__Task set__:
**a.** Translate this sentence from the pasty tax article into Spanish: "There is no VAT on most food in the UK but VAT is already levied on hot food such as takeaways."
**b.** Update a passage of the pasty tax article, starting at "The chancellor of" and ending after "for a service.", so that "service" becomes "convenience".

The chancellor of the exchequer, George Osborne, announced in his 2012 budget that VAT was to be applied to food sold hot in shop like Greggs. There is no VAT on most food in the UK but VAT is already levied on hot food such as takeaways. Crisps, nuts and ice creams are subject to VAT for some reason. So if you buy an Indian Takeaway, it is cooked for you and packaged, so it remains hot. You are therefore paying for more than just food, you are paying for a service.

The thing about Greggs is this. They shove a tray full of these things into their ovens, cook them, then pull the tray out and put it on their display units. These units are not heated, so the pasties and sausage rolls start to cool. If you are a Greggs regular you will know that when you go in to buy a corned beef pasty, a steak bake or the oddly titled ‘The Spicy One’, they may be hot but they may be anything but. Greggs put them out, sell them and then put some more out. So if you arrive when they have just taken a tray of your savoury snack of choice out of the oven, it will be so hot that it will burn your mouth for sure. At quiet times it’s entirely possible to buy the same product that has been sitting there for some time and is stone cold.

So how were they going to charge VAT on hot food that is cold? Not an easy one. The wording in the budget was that the tax would apply to food that is sold “above ambient air temperature”. But as I have already said, that is not always the case, it is entirely possible to buy a hot Greggs pasty cold. So from October, when the tax was due to come into effect, would they have had to temperature probe every savoury snack before they were sold to see if they were hot enough to be sold cold, and therefore VAT exempt? Or hot enough to be sold hot and therefore cost 20% extra adding about 22p to an average Greggs savoury snack?

Would Greggs customers arriving at the moment when the product of their choice was about to go cold be saying “I’ll hang on for a few minutes until it’s cold”? Imagine the queues, already long at busy times, getting even longer while people wait to buy an ambient hot pasty? A what? Yes, stupid wasn’t it. The government really didn’t have a clue on this one, it was a ridiculous idea and completely unworkable.

Would the shops have had to have a whole new row of buttons on their tills, one set for Hot and VAT and one set for Cold and Not? Could you see the odd not-so-honest worker ringing up a hot pasty cold and trousering the 22p? It was open to all sorts of problems and abuse and would have slashed profits from Greggs and other similar bakeries.

During my dedicated research into writing this article, I visited the Greggs website. I was surprised to find that I could not anywhere on their site find mention of the Greggs Corned Beef Pasty. This is another of their snacks, similar in appearance to the steak bake, but filled instead with a mixture of potato and corned beef, normally more potato that corned beef. Have they stopped selling those? I used to quite like them. When did this happen? Apart from the sausage rolls, they were always the cheapest of the Greggs savoury snacks, and I thought there were very popular, perhaps I was wrong.

Now the government have done a complete ‘U turn’ and the ‘Pasty Tax’ is dead, the government have changed the wording so that the tax now only applies to hot food that is kept hot and sold hot. It does not now apply to food that is allowed to cool. Shares in Greggs the Baker, which suffered after the budget announcement, will probably go back up, but it’s a black day for manufacturers of food temperature probes. As an aside I can recommend food temperature probes to anyone who enjoys having a barbecue. Probing your barbecue food is the best way to ensure that the food is properly cooked without the tradition of burning your sausages and burgers so that they are black as coal, just to be on the safe side. But that’s a whole different issue.

Although it will not now happen, there was, perhaps, an upside to the proposed ‘Pasty Tax’ and the clue is above. Look at the caption under the photo of the Steak Bake. I know these things are nice and tasty and tempting, but they are not that big, yet still contain 27.5 grams of fat. If the pasty tax had put some of us off the occasional impulse purchase of a savoury snack, it may well have kept our weight down. There are too many tempting fatty foods around already, anything that puts us off buying these things is surely a good thing that may ultimately save our lives, or at least prolong them long enough for us to have a few more weekends in the sunshine drinking copious amounts of red wine!

__Dataset extract__:
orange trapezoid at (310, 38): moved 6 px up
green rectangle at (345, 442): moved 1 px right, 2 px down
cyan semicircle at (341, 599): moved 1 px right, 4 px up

__Task-by-task outputs__:
**a.** No hay IVA en la mayoría de los alimentos en el Reino Unido, pero el IVA ya se aplica a la comida caliente, como la comida para llevar.

**b.**
The chancellor of the exchequer, George Osborne, announced in his 2012 budget that VAT was to be applied to food sold hot in shop like Greggs. There is no VAT on most food in the UK but VAT is already levied on hot food such as takeaways. Crisps, nuts and ice creams are subject to VAT for some reason. So if you buy an Indian Takeaway, it is cooked for you and packaged, so it remains hot. You are therefore paying for more than just food, you are paying for a convenience.